The doctor caught the attention of a nurse, who dragged me to a waiting area. My heart was beating in the piercing rhythm of a siren, so that my eardrums refused any other sound. Aidan started toward me, speaking words I couldn’t comprehend, because my muffled, erratic heartbeat was thrumming in my head with the urgency of a code red. I saw the rising welt on the side of his face and reached out to him. My eyes rolled back in my head and my world went blank.

When I came to, I was in Aidan’s lap in an ugly burlap chair. “Sweetheart, you’re scaring the death out of me.”

“Where’s Cass?” I looked around frantic.

“They took him to the OR.”

I tried to calm my breathing, I was certain I was going to throw up, but I swallowed down, willing myself to pose a coherent question. “What happened?”

Aidan ran his scraped hand down his face. “It happened so fast, I’m still not sure.” He looked at me. “We were done with Cass’ check-up and got the all clear. I promised him and Manny that I would take them to McDonald’s for ice cream, if the doc said it was okay. We came out of the building heading toward Michigan Avenue. An Escalade plowed down the sidewalk right at us. I barely pulled the kids out of the way, when the car corralled us against the building; two guys stormed out of the vehicle. One of them he hit me in the side of the head with a gun, and I went to my knees. They took off with the boys at full speed, and I started running after them. In the next block, one of the passenger doors opened and they tossed Cass into the street without slowing down.”

I started shaking and raised my hand to the welt on his temple, as I searched his face for answers. “They took Manny?”

“Yeah, the cops are looking for the car.” His hand shook as he ran it over his chin. “They were Hispanic, and I don’t know much about guns, but I’m pretty sure it was an automatic rifle.”

Two police detectives came into the waiting area. Deahl had his badge hanging around his neck over a sloppy sweat shirt, and the second officer flashed his badge before slipping it back into his tailored suit pocket. Aidan extended his hand, making the introductions.

“Wait a minute, one of the guys, I’ve seen him before.” He held up his hand, as if tabulating. I willed him to remember. He looked up wide eyed. “The bartender at my Halloween party.”

“You’re certain?” The officer asked.

“I’m positive.”

“Espinoza?” I mumbled.

“The son of a bitch has been watching us all this time.”

“Where are Evita and Tony?” I asked.

As if I summoned them, they rushed into the waiting room. Evita screamed, “Where’s Manuel?”

The second detective held up a boy’s red knit cap and Evita wilted. “Ms. Gutierrez, we found an abandoned black Escalade, tinted windows with no plates on I-94 near O’Hare. We have the crime lab going over it, we might have a couple of prints.”

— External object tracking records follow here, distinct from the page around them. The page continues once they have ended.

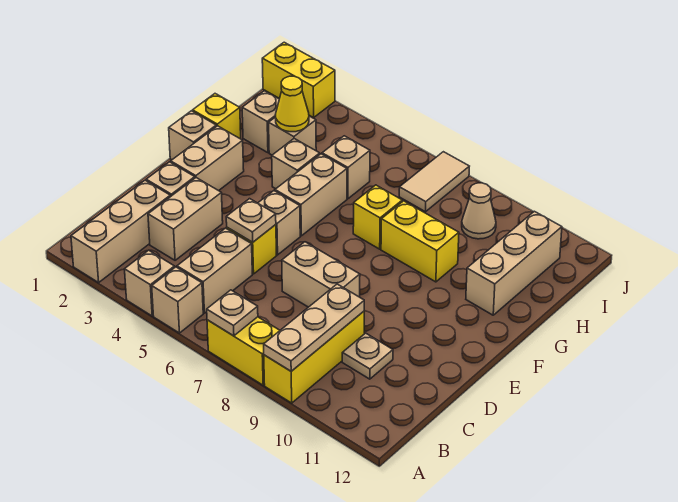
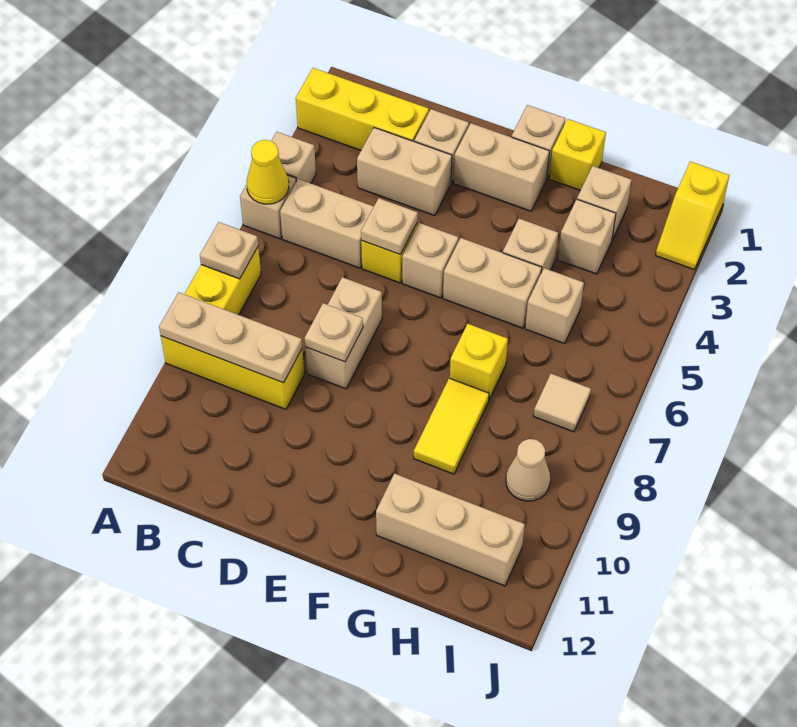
tan 1x3 brick [71,180,170,283] -> yellow 1x3 brick [296,68,429,150]
tan 1x1 plate [342,333,393,379] -> tan 1x1 plate moved to [305,303,363,362]
yellow 1x2 brick [381,201,459,282] -> yellow 1x2 tile [414,378,489,474]
yellow 1x1 cone [275,76,309,132] -> yellow 1x1 cone moved to [247,140,289,204]
tan 1x2 tile [399,152,469,212] -> tan 1x1 tile [534,374,591,432]
yellow 1x2 brick [262,42,335,118] -> yellow 1x2 slope [655,162,729,270]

“Oh my God, he took him.” Her hand was over her mouth.

Aidan said, “They were after Manuel and once they found out Cass wasn’t him, they dumped him.”

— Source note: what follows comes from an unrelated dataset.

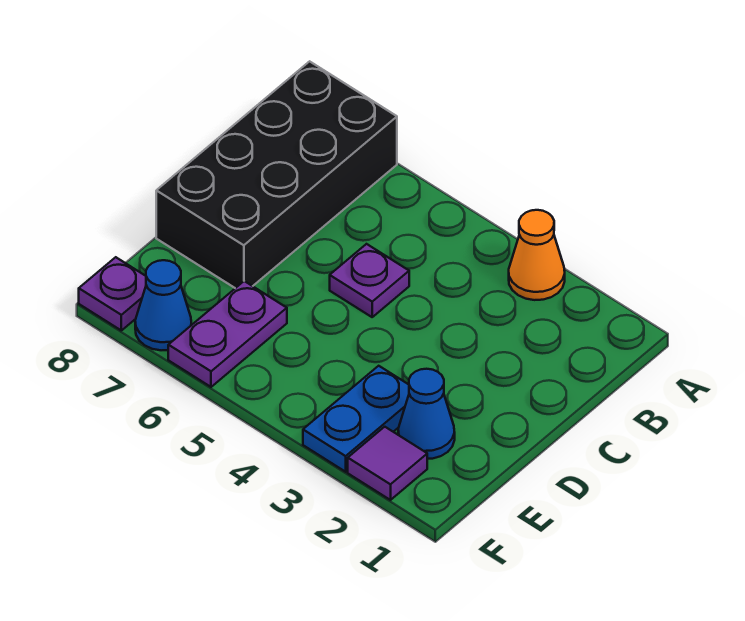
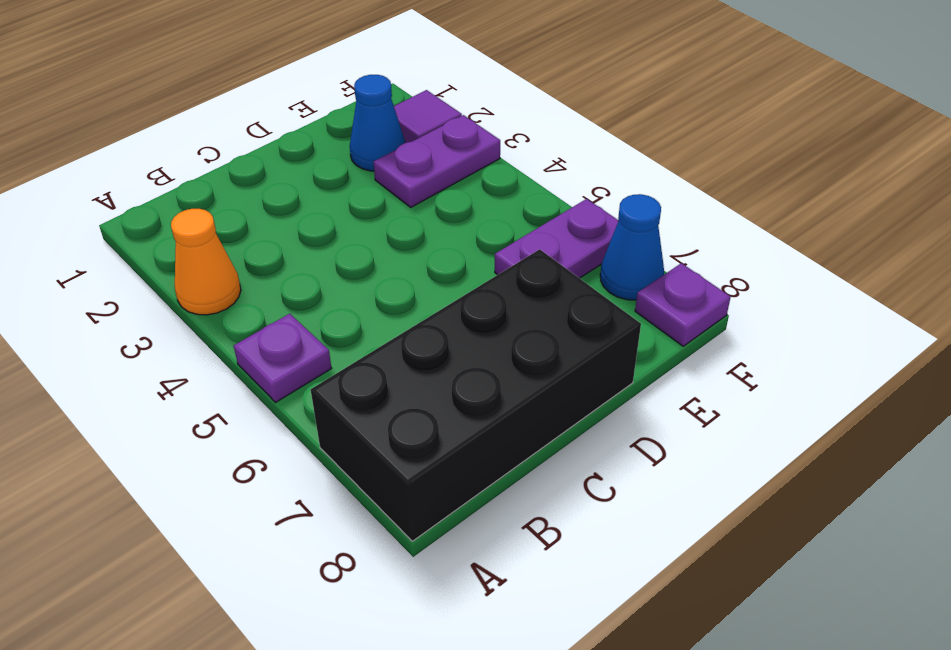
purple 1x1 plate [330,244,409,317] -> purple 1x1 plate moved to [234,314,332,402]
blue 1x2 plate [303,366,409,472] -> purple 1x2 plate [374,115,500,207]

I swallowed down and my legs almost collapsed like pasta in a colander. Aidan maneuvered me to a chair and the four of us sat, while the detectives went over everything that had led us to this place. We were working through the story, when Agent Gwen Foley swept into the small space with two other agents. She met eyes with the detectives and the group stepped away. A short argument ensued before the group came back. One of Gwen’s colleagues fired off queries as the other detectives paced. I answered them as best I could with Aidan’s help, but I was numb, as I watched the time slip away on the clock over the entrance, I stared at it as if it could give me some news.

When we were finished with the interview, Gwen approached me. “Libby, I’m so sorry. I should’ve extended the security detail, but I was certain it was a moot point.”

“We weren’t very cooperative. We didn’t think we needed it any more than you did. We all underestimated his reach.”

She set off with the agents at a determined pace.

There was nothing to do but wait. Evita and I walked the length of the corridor like zombies. We stood blank-eyed, staring down beige walls. We sat together in silence, where tears of fear were the only sounds. Occasionally, Aidan or Tony would step out of the waiting area to take or make a call. They spoke in murmured words and did their best to keep us comforted.